Tax reductions and liquidity supply to enterprises are at the core of the package of financial measures the government is planning to implement when the coronavirus pandemic is put under control. The aim is to avoid the scenario painted by Greek and foreign analysts of a major contraction of gross domestic product this year.
The measures will include the reduction of corporate income tax to 20 percent, the cutting of social security contributions by two percentage points and the slashing of tax deposits, which for tourism enterprises will go down to 50 percent.
Other plans for boosting the tourism sector are the reduction of levies and value-added tax on air transport, on accommodation to 6 percent, on food services to 13 percent and on accommodation in the second half of the year.
In this battle the government will use all financing tools at its disposal as well as any new ones that will be created in the next few months in cooperation with the European Union. In an interview with Kathimerini, Deputy Development Minister Yiannis Tsakiris says that over 10 billion euros of public and private resources through EU subsidies, the Development Bank and other funding instruments will be channeled in the medium term into the economy to relieve it from the impact of the new crisis.

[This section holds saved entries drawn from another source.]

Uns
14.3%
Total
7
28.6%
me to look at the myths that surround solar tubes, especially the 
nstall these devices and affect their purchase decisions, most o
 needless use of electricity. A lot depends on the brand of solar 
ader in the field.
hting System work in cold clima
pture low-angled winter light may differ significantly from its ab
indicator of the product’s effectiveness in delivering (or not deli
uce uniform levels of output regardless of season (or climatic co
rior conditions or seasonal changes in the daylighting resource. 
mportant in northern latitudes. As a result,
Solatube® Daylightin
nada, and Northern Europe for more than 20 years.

Meanwhile Greek banks expect the new economic crisis to leave behind a new generation of nonperforming loans, totaling up to 10 billion euros according to the favorable scenario, as the coronavirus epidemic is reversing the plans of hundreds of thousands of households and corporations.
However, the immediate impact on the local credit system is projected to be even greater, as besides the bad loans marginally repaid to date the framework of potentially nonperforming exposures will now include loans currently being serviced. The first signs of a new wave of payment delays have already arrived, recorded in the credit to small and medium-sized enterprises.